Alot of fruit trees were purchased this past weekend. Make sure you have staked them so the trunk cannot move. They will do better in wood mulch, 3 to 4 inches deep but keeping the mulch 6 inches away from the trunk.
You must spray your vegetables for aphid control. If you have not been doing this I will guarantee the undersides and between leaves are loaded with aphids and other vermin.
Q. I planted a 5-gallon Comice pear tree three springs ago and it seems pretty happy espaliered along my west-facing block wall. But a few new leaves on three of the branches have some kind of black rot on them. It has rotted away part of the leaf on some of them. Can you tell me what this disease is and whether and how to fight it?
A. Two things come to mind. First, last year was a pretty bad year for a disease that attacks European pears, Asian pears and apples. This is a bacterial disease called fireblight.
This disease can be devastating to those fruit trees. The disease starts near where the flowers are produced and spreads down the limb. In the case of Asian pears in our desert climate, the disease can kill that particular tree.
It normally does not do this to European pear or apple here in our climate. The disease turns these parts of the plant and even some small limbs dark black, like they were scorched with fire, hence the name.
A telltale sign is distorted, blackened growth, from the previous year, bent into a hook. If you suspect this disease, cut out the diseased portion 12 inches below the infection. Sterilize the pruning shears or saw with a strong disinfectant such as alcohol or Lysol between each cut to prevent reinfecting the tree.
Secondly, pear leaves normally turn black if they are injured in some way. That is normal color for damaged or dying or dead pear leaves. So, if only the leaves turned black then just keep an eye on its new growth from this area this spring.
Q. Over the years my garden squash bug infestations have become worse and worse. In the past I have sprayed an insecticide called Sevin and a product called Bug B Gone. It seems to help somewhat but the bugs always come back.
A. The biggest problem with squash bug control is that people don’t get on top of the problem early enough. They wait until they see squash plants, melons and pumpkins start to wilt or turn yellow before they go and investigate the problem.
Squash bugs begin to infest these types of plants when they are very young. Plants can have a large population feeding on the undersides of leaves and the plant may not show any signs of a problem.
You must turn older leaves over and inspect several of the oldest ones the week you see large leaves produced. When you see plants wilting and hundreds of them in all stages of development on the bottom of the leaves, it is too late.
Check the leaf undersides two or three times a week. Once they are spotted it is important to get rid of them by handpicking them or using a cordless vacuum if you are squeamish.
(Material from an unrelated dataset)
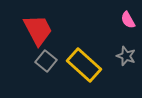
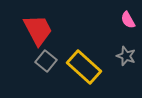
yellow rectangle: moved 2 px down
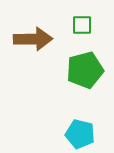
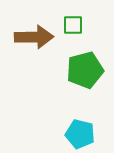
green square: moved 9 px left
brown arrow: moved 1 px right, 2 px up
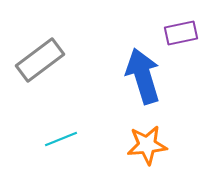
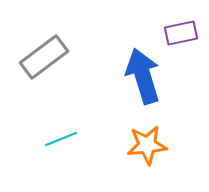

Soap and water sprays will work but they must be sprayed on the undersides of the leaves, not the tops of leaves.
Insecticidal soaps are effective but the bugs must be sprayed with the soapy solution directly on them for it to work. The soap sprays do not leave enough toxic residues behind to give any long-lasting control.
Some people have reported damage to plants from soap sprays made from liquid detergents, so it is best to buy an insecticidal soap like Safers or make sure the soap you use is safe to spray on plants.
Other insecticides such as Sevin are also effective but are toxic to bees. Avoid spraying anything when plants are in flower. That can be hard to do once squash or melons start flowering. In cases like that, spray early in the morning or late evening when bees have gone home.
If you lay boards or thick cardboard in the garden, they will congregate under them and serve as a trap where you can get rid of them by hand. This does not substitute for checking under the leaves.
Melons and squash that vine can be trellised. When they are trellised they are easier to check, spray and hand pick.
Q. When is the best time of year to divide a Lily of the Nile? I have one that is about 10 years old and it isn’t looking very good.
A. The soil might be getting exhausted and that may be one reason for their appearance. They do like a fairly rich soil and if you do not apply compost to them frequently, the soil will become mineralized and their health will decline. They like organic mulches and do not like rock mulch at all.
But you are right, they should be dug up and divided about every five years and replanted.
Lily of the Nile has a bit different rhizome than some other plants. In the trades they refer to many of these root structures that need dividing as “bulbs.” But they are not true bulbs at all, so don’t go looking for the type of bulbs that onions or lilies get.
It is late spring and too late to do it now but you can divide them in early spring (February) or fall around Oct. 1 to 15. You would wet the soil and lift the plants with a shovel, but a garden spade is best. Be careful not to damage the “bulb.”
After lifting them out of the ground, wash the underground “bulb” with a strong stream of water from a hose and get the mud off.
With a sharp knife or clean pruning shears, cut them apart but you should have two or three growing points in each “bulb” that you want to replant. Wash the cuts and dust them with a fungicide such as Thiram or allow them to air dry in the shade
Replant them with the buds pointing up and about 2 inches deep in your soil amended with compost and bone meal. Replant about 18 to 24 inches apart.